Bruce Lee's Daughter Upset With Her Father's Portrayal in 'Once Upon a Time in Hollywood'

Shannon Lee said her father comes across as "arrogant" in the film.

Quentin Tarantino at the 'Once Upon a Time in Hollywood' premiere.

Image via Getty/Axelle/Bauer-Griffin

Quentin Tarantino at the 'Once Upon a Time in Hollywood' premiere.

Shannon Lee, the daughter of Bruce Lee, has an issue with the portrayal of her late father in Quentin Tarantino's latest (and highly profitable) release, Once Upon a Time in Hollywood. Lee, who made her thoughts known in an interview with The Wrap, said that her main contention was that her father was depicted as an arrogant jerk. Or, as she put it, "He comes across as an arrogant a–hole who was full of hot air, and not someone who had to fight triple as hard as any of those people did to accomplish what was naturally given to so many others." Shannon had gone to see the film on Sunday.

*Minor-to-moderate spoiler alert*

In Once Upon a Time in Hollywood, onscreen Bruce (played by Mike Moh) exchanges trash talk with stuntman Cliff Booth (played by Brad Pitt) on the set of the real-life Bruce Lee TV series The Green Hornet,in what is either a flashback or fantasy. After Lee's hubris gets under Booth's skin, the two fight in what eventually ends in a draw.

Shannon did state that she got the reasoning behind the decision for events to play out as they did. “I can understand all the reasoning behind what is portrayed in the movie,” she said. “I understand that the two characters are antiheroes and this is sort of like a rage fantasy of what would happen…I understand they want to make the Brad Pitt character this super bad-ass who could beat up Bruce Lee.”
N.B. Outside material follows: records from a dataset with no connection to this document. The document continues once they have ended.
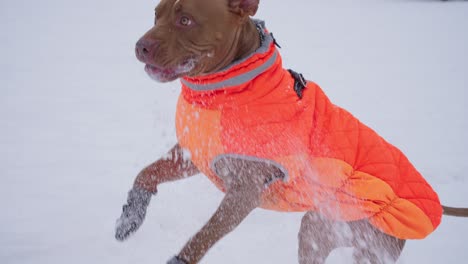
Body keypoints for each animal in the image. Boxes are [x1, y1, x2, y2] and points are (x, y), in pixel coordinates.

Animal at [114, 1, 468, 262]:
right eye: (156, 14)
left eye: (186, 20)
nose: (139, 47)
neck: (228, 91)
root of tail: (434, 203)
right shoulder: (194, 155)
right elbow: (146, 174)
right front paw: (130, 216)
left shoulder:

Still, she contends that Once Upon a Time in Hollywood took liberties with her father that she believes were misleading. She also said that, in real-life, the pioneering martial arts icon was challenged by people wanting to prove themselves, and that he made efforts to avoid such provocations. “Here, he’s the one with all the puffery and he’s the one challenging Brad Pitt. Which is not how he was,” she said.

She adds that she didn't enjoy the experience of sitting in the theater and hearing people laugh at her dad.

“It was really uncomfortable to sit in the theater and listen to people laugh at my father,” she explained. “What I’m interested in is raising the consciousness of who Bruce Lee was as a human being and how he lived his life. All of that was flushed down the toilet in this portrayal, and made my father into this arrogant punching bag.” 

In a breakdown of the fictional fight, Moh toldBirth.Movies.Death.that he viewed Lee as a real-life "superhero." He also said that "Bruce didn't always have the most affection for stuntmen [like Cliff Booth]; he didn't respect all of them, because he was better than all the stunt guys."

Moh also conceded that some "people are going to be up in arms about" the fight. He added that Tarantino has great respect for (Bruce) Lee. "Number one, it's a Tarantino film," Moh said. "He's not going to do the thing that everybody expects anybody else to do. You’ve got to expect the unexpected. And Number Two, I knew from the jump, Tarantino loves Bruce Lee; he reveres him."

Moh then pointed out that the scene was "hugely important" to propel the narrative.

"Bruce at that time was so cocky and maybe got a little excited and he didn't know Cliff Booth has killed dozens of people with his bare hands - and that's what people may not realize up until that moment in the film," Moh said. "It's a hugely important scene - what better way to show how dangerous Cliff is than for him to show up and even match him for a little bit with Bruce?"